OK. On to Logos. It was nice to have a chat with Sandy for about 30 minutes, during which time I rang up three customers. Things looked promising for the afternoon. About the time Sandy was leaving a zaftig woman in a lovely flowing chiffon dress came in, looked around for about 10 seconds, and left.
A comfortably dressed woman in jeans, a baggy grey shirt and Birkenstocks looked around for awhile and then finally bought one bargain book. At the same time, a man in a white pony tail was looking through the bargain books too, but never came into the store.
A nice young man came in looking for music. He managed to find a very thick encyclopedia of music and musicians for only $8 and a score for a piano work.
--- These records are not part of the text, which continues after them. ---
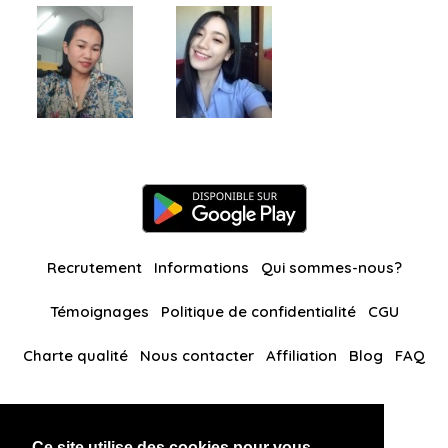
Recrutement
Informations
Qui sommes-nous?
Témoignages
Politique de confidentialité
CGU
Charte qualité
Nous contacter
Affiliation
Blog
FAQ
Nos autres sites
Ce site utilise des cookies pour vous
He was talking to me about jazz and how jazz arrangements have changed these days, so when I mentioned that Jeri taught composing and arranging, he asked me to ask her about I think it was "rootless melody." But I could be remembering that wrong
A woman wanted to know where to buy a photo album and I gave her some suggestions.
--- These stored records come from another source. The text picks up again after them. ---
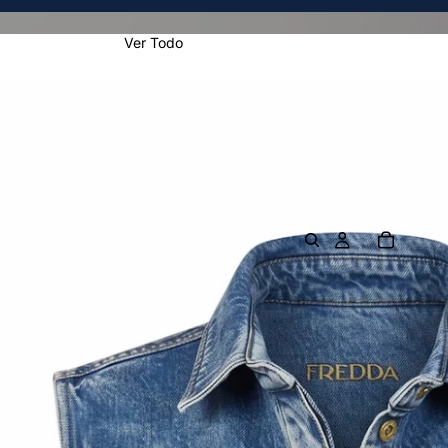
Ver Todo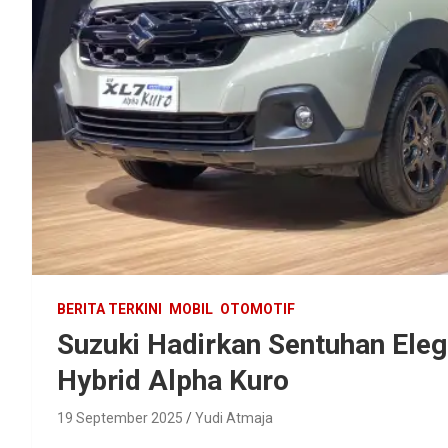
BERITA TERKINI
MOBIL
OTOMOTIF
Suzuki Hadirkan Sentuhan Ele
Hybrid Alpha Kuro
19 September 2025
Yudi Atmaja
A grey haired woman with a rainbow colored backpack and walking with a cane moved around the store so quietly that every time I looked down and looked up again, she had disappeared and reappeared in some other part of the store. She left the store without buying anything, then rummaged through the bargain books, and ultimately left without buying anything.
A guy in a painter's hat (but not Bruce) checked out comedy and then language books. He heard me sniffle and asked if I had allergies. We talked about how if you live in Davis long enough you eventually develop allergies. I sniffle so often year-round I never even notice it!
A young woman looking for Spanish books bought 3 novels (including a translation of a Jeffrey Deaver mystery) and was disappointed that we had such a small selection of Spanish books.
A guy bought two literature books, including "Babbit" and one other one I've forgotten.
My friend did not show up, for the second week in a row, during the 4-5 hour, but by 5 there were 3 customers in the store, the most at one time all day. A guy was looking for books on metaphysics, a woman in a safari hat was looking through literature and contemporary fiction and a woman in a salmon colored shirt and khaki pants carrying two bags (one might have been for some sort of electronic gadget). None of them bought anything.
But the next guy bought $55 worth of books, including the entire Little House on the Prairie boxed set, "Thus Spake Zarathustra" and another book by Nietzsche and a couple of history books.
ASIDE: This really bugs me. Every. Single. Customer, especially those with big stacks of books, always lays their books as far from me as they can. NOBODY ever hands me the books. The guy with the Little House books put them down and behind them the stack of other hefty books and I couldn't reach them at all. It's not like the desk is cluttered. There is nothing directly in front of me, but consistently for all the years I've worked there nobody ever moves the books to where I can pick them up without having to stretch way out to reach them. Some even place them so they are half on the desk and half off the desk, which puts them even farther from my grasp.